**Work instructions:** Go through the material line by line. Say how many lines contain the word "treatment", and give nothing more.

**Material for this exercise:**
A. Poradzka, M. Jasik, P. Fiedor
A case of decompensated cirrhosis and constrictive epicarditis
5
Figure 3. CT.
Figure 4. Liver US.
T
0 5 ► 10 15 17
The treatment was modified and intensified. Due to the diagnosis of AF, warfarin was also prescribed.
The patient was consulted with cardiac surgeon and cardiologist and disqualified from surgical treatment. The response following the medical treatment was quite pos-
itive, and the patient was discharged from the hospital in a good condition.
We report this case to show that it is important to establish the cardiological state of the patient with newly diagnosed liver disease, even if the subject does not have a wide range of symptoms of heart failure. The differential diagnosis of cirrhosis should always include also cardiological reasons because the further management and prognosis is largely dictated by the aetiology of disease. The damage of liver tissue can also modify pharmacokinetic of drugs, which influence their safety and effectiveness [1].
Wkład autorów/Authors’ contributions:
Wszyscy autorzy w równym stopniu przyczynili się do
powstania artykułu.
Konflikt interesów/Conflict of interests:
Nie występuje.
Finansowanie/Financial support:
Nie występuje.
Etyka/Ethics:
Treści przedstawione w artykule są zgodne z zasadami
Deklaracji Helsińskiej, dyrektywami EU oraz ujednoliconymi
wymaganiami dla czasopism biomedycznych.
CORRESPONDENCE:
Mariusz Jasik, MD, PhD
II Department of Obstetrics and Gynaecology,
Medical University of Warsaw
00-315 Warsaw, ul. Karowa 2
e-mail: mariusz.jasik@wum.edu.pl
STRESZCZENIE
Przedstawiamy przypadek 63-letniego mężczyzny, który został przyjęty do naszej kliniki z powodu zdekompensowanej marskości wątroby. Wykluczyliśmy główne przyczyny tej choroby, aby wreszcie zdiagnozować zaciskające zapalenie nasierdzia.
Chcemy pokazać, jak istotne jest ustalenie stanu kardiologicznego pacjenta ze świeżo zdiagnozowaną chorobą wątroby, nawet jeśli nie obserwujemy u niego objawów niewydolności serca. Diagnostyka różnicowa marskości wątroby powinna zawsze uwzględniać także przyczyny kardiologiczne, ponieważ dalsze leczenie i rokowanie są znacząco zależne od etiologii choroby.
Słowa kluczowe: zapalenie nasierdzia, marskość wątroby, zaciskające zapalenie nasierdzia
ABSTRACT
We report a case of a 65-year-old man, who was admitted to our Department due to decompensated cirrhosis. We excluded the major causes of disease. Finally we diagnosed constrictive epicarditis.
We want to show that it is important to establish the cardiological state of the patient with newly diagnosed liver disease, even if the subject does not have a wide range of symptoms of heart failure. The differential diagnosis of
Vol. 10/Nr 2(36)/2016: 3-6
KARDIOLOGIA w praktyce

**Exercise result:** 2